Cape Town, 29 Sept 2015
The barriers to entry in different industries have been blurred by digital mechanisms, says Gartner's Mark Raskino.
The barriers to entry in different industries have been blurred by digital mechanisms, says Gartner's Mark Raskino.

"Digital is actually increasing our uncertainty about the future." It is quite problematic dealing with digital change; there are tons of low-level technologies that come and go - they launch, change, intersect and adapt.

"It is easy to get lost in the conversation. And leaders need to understand how to lead the changes that need to be made to respond to all this," said Mark Raskino, VP and Gartner fellow in the Executive Leadership and Innovation group of Gartner Research.

During his presentation on the second morning of Gartner Symposium/ITxpo 2015 under way in Cape Town, Raskino discussed three major forces that are leading the change towards becoming a digital business: resolution revolution, compound uncertainty and boundary blurring.

According to Raskino, the resolution revolution concerns how businesses shift their focus to respond to the changes that are happening as a result of new technologies. "In this era, the focus is on data. Not on process."

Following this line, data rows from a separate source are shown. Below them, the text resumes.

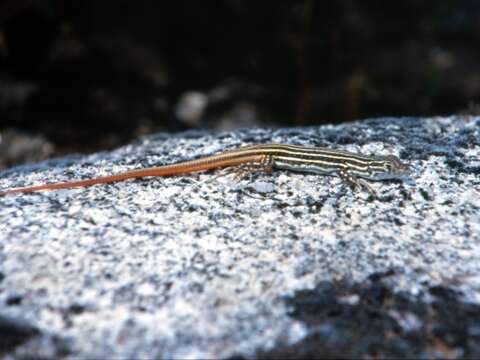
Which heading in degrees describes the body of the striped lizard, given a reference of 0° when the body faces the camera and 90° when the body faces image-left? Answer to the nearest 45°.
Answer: approximately 270°
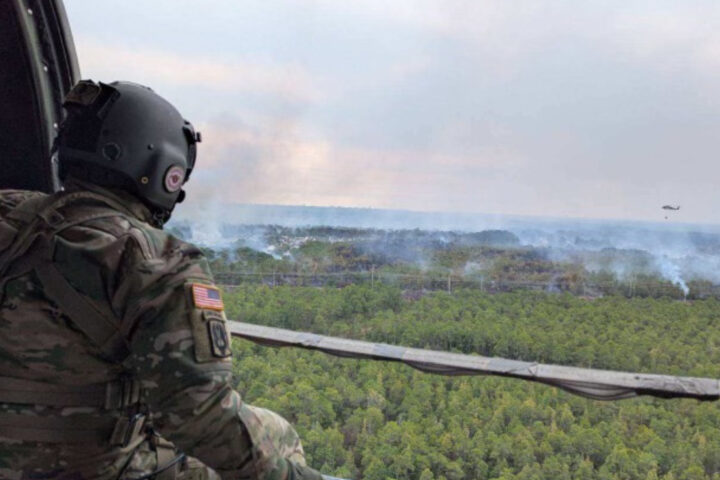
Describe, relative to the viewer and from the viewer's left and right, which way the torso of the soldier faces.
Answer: facing away from the viewer and to the right of the viewer

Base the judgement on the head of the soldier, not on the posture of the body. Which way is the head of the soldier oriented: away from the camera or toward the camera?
away from the camera
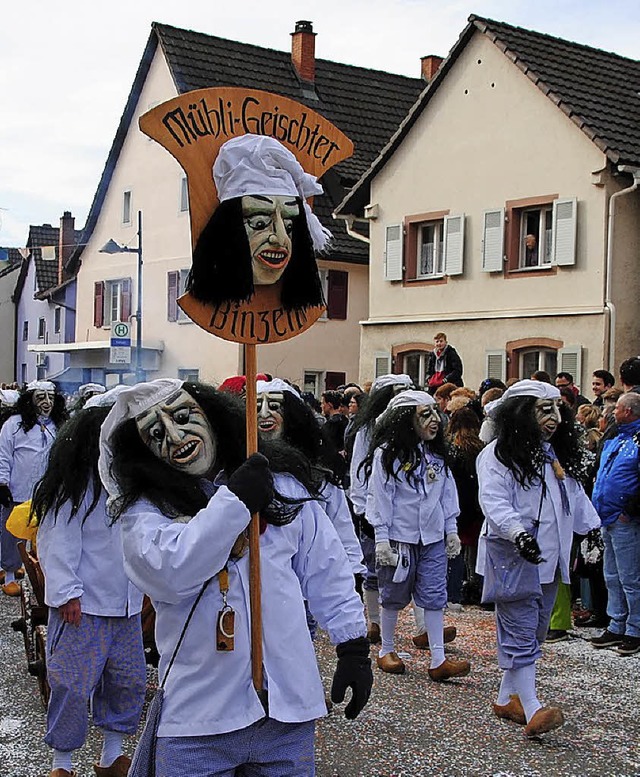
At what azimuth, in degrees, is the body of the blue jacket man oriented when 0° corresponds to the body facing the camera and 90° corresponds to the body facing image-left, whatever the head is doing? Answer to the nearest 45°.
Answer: approximately 90°

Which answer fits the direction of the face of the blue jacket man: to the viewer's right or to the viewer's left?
to the viewer's left

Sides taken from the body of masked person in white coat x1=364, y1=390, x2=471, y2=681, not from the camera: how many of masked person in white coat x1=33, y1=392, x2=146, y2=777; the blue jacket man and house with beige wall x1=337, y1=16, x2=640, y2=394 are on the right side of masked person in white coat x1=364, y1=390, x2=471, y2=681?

The variety and kinds of data available is where the new opportunities are happening, he went on to say. This is allowing companies to see things in detail that they could not have seen before.

He cited compound uncertainty as a phenomenon that sees an ecosystem of hesitation around the regulation, business processes and accepted cultural practices that need to be navigated as a result of the digital revolution.

"Regulation, culture and technology will intersect in these digital businesses. What we're inventing is so new that we don't actually know how to regulate it. We may want this future but we have to invent a new area of regulation to keep things in check."

Boundary blurring sees digital technologies sullying the boundaries between existing industries. As products and services become connected and smart, we are opening up new market adjacencies, noted Raskino.

"The barriers to entry in different industries have been blurred by digital mechanisms." He suggested certain industries will even change names as the nature of what they do at a fundamental level is set to change drastically.

What this requires, noted Raskino, is a remapping and remodelling of enterprises and industries. Digital business is a team sport, which means everyone from the C-level execs to the finance director to HR and sales must be involved, he continued.

For Raskino, the dawn of the digital business requires that organisations analyse their strategic position, target strategic business and product change, and promote a digitally-savvy culture.

"We have to reconstruct the future by copying what born-digital firms do, learning and doing it ourselves. Excuses are no longer sufficient. If you don't succeed at making these changes, these kinds of companies will dominate the future of your industry and start to take the food off your plate. It is that simple."